I have proprioceptive awareness. I pay very close attention to my alignment when I'm doing things like yoga, bodyweight exercises, and weight training.

Because hypermobility is hereditary (I'm certain my poor mom went undiagnosed and lived in pain and with anxiety), I'm having my very flexible, 15-year-old son assessed by a physical therapist and am awaiting an appointment with a genetics counselor. I'm hoping the knowledge I've gained will help him navigate his own journey through what might also be the hypermobility spectrum or hEDS.

And as Dr. Knight advises, "There's a difference between just doing physical therapy and doing it specifically for hypermobility." And so I'm on a quest to find the best care. Maybe he'll join me on a trail run.

Personal validation is part of treatment, says Dr. Knight. And so is exercise. So, I'm taking what I know, and continuing to learn, feeling like my pains all these years aren't me being a wimp, that when I feel fragile or like my leg is screwed on wrong to the socket of my hip like a Barbie doll out of whack, I have the tools to make myself feel better. Do the squats. Run uphill. Lift the weights. And yes, hit the trails.

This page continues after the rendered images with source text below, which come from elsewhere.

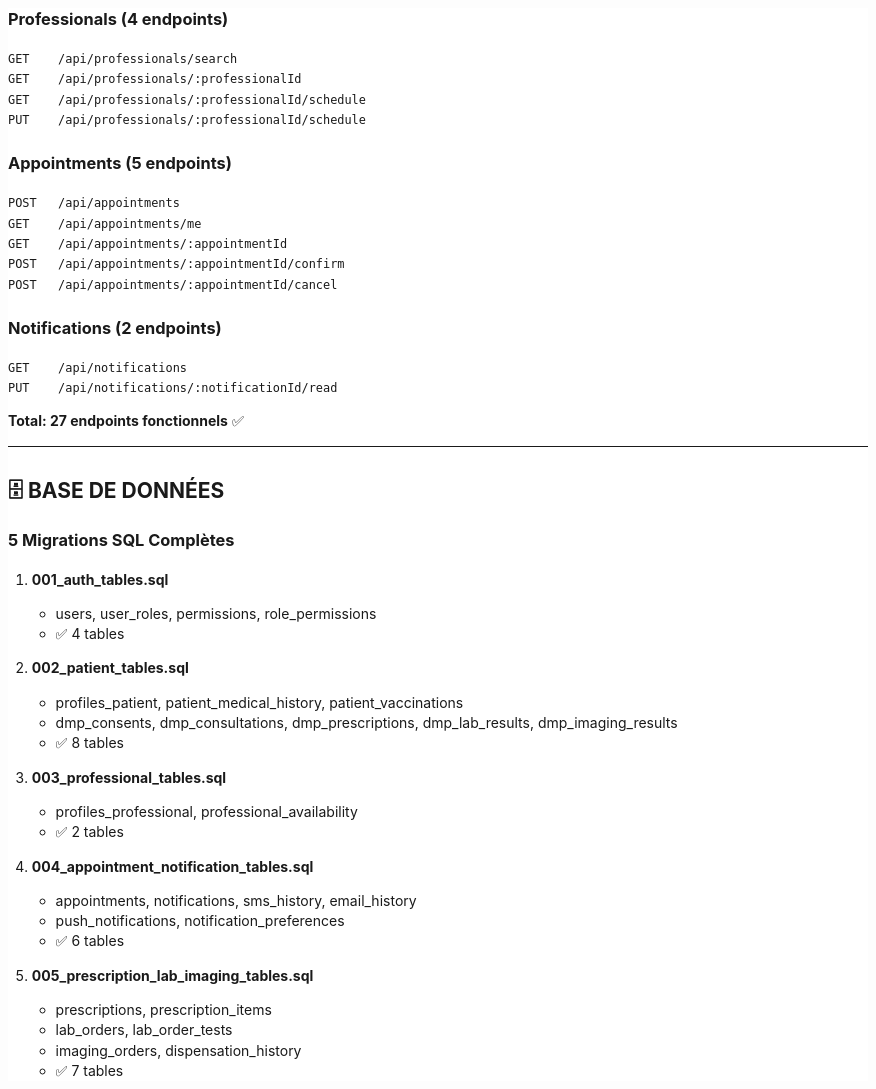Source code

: ### Professionals (4 endpoints)
```
GET    /api/professionals/search
GET    /api/professionals/:professionalId
GET    /api/professionals/:professionalId/schedule
PUT    /api/professionals/:professionalId/schedule
```

### Appointments (5 endpoints)
```
POST   /api/appointments
GET    /api/appointments/me
GET    /api/appointments/:appointmentId
POST   /api/appointments/:appointmentId/confirm
POST   /api/appointments/:appointmentId/cancel
```

### Notifications (2 endpoints)
```
GET    /api/notifications
PUT    /api/notifications/:notificationId/read
```

**Total: 27 endpoints fonctionnels** ✅

---

## 🗄️ BASE DE DONNÉES

### 5 Migrations SQL Complètes

1. **001_auth_tables.sql**
   - users, user_roles, permissions, role_permissions
   - ✅ 4 tables

2. **002_patient_tables.sql**
   - profiles_patient, patient_medical_history, patient_vaccinations
   - dmp_consents, dmp_consultations, dmp_prescriptions, dmp_lab_results, dmp_imaging_results
   - ✅ 8 tables

3. **003_professional_tables.sql**
   - profiles_professional, professional_availability
   - ✅ 2 tables

4. **004_appointment_notification_tables.sql**
   - appointments, notifications, sms_history, email_history
   - push_notifications, notification_preferences
   - ✅ 6 tables

5. **005_prescription_lab_imaging_tables.sql**
   - prescriptions, prescription_items
   - lab_orders, lab_order_tests
   - imaging_orders, dispensation_history
   - ✅ 7 tables
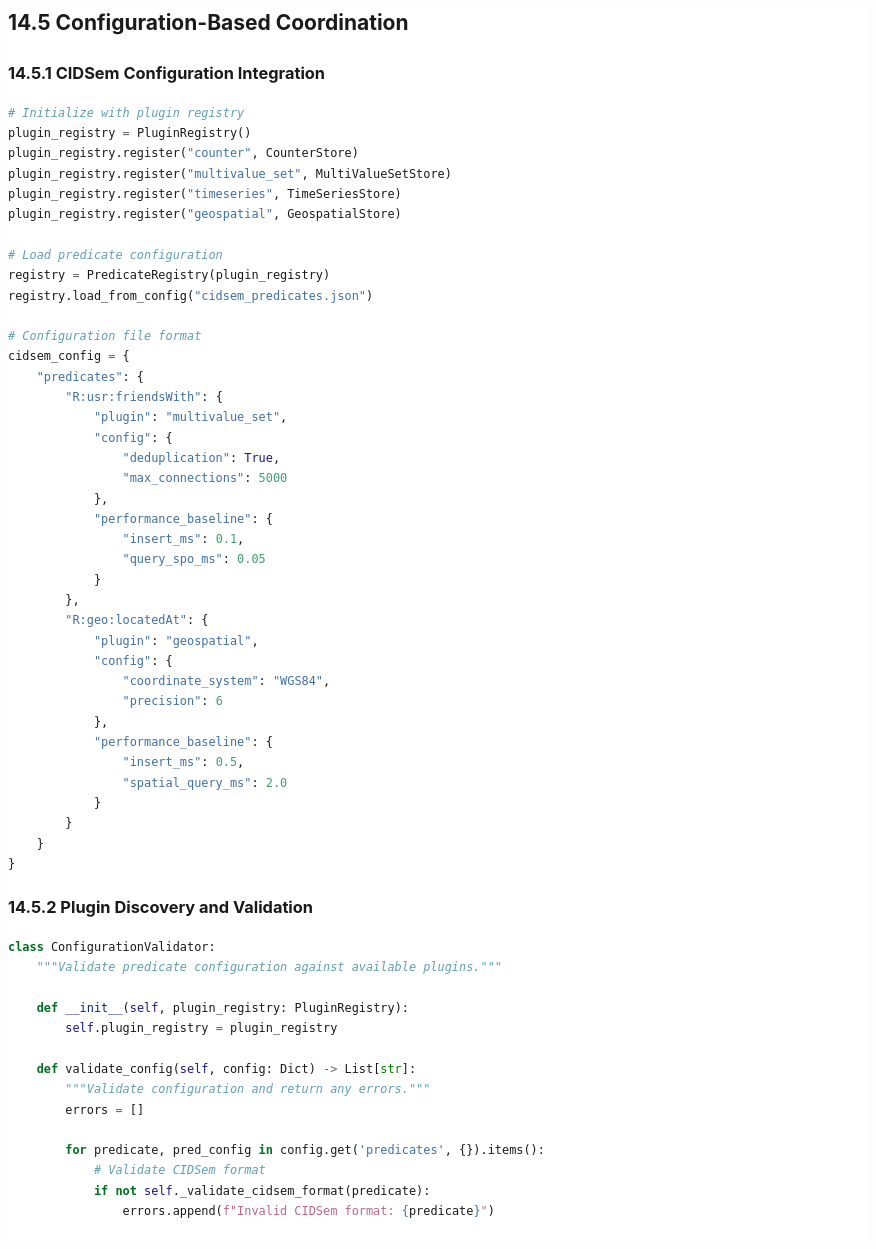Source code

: ## 14.5 Configuration-Based Coordination

### 14.5.1 CIDSem Configuration Integration

```python
# Initialize with plugin registry
plugin_registry = PluginRegistry()
plugin_registry.register("counter", CounterStore)
plugin_registry.register("multivalue_set", MultiValueSetStore)
plugin_registry.register("timeseries", TimeSeriesStore)
plugin_registry.register("geospatial", GeospatialStore)

# Load predicate configuration
registry = PredicateRegistry(plugin_registry)
registry.load_from_config("cidsem_predicates.json")

# Configuration file format
cidsem_config = {
    "predicates": {
        "R:usr:friendsWith": {
            "plugin": "multivalue_set",
            "config": {
                "deduplication": True,
                "max_connections": 5000
            },
            "performance_baseline": {
                "insert_ms": 0.1,
                "query_spo_ms": 0.05
            }
        },
        "R:geo:locatedAt": {
            "plugin": "geospatial",
            "config": {
                "coordinate_system": "WGS84",
                "precision": 6
            },
            "performance_baseline": {
                "insert_ms": 0.5,
                "spatial_query_ms": 2.0
            }
        }
    }
}
```

### 14.5.2 Plugin Discovery and Validation

```python
class ConfigurationValidator:
    """Validate predicate configuration against available plugins."""
    
    def __init__(self, plugin_registry: PluginRegistry):
        self.plugin_registry = plugin_registry
    
    def validate_config(self, config: Dict) -> List[str]:
        """Validate configuration and return any errors."""
        errors = []
        
        for predicate, pred_config in config.get('predicates', {}).items():
            # Validate CIDSem format
            if not self._validate_cidsem_format(predicate):
                errors.append(f"Invalid CIDSem format: {predicate}")
            
```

If you feel you may have a connective tissue disorder of any sort, advises Dr. Knight, seek information. Avoid googling and self-diagnosing but know that information (like the Mayo Clinic's microsite dedicated to the condition) exists. Seek out a knowledgeable physical therapist who can help identify if you are hypermobile and give you strengthening moves and strategies to create durability. And know that trail running, hallelujah, can help.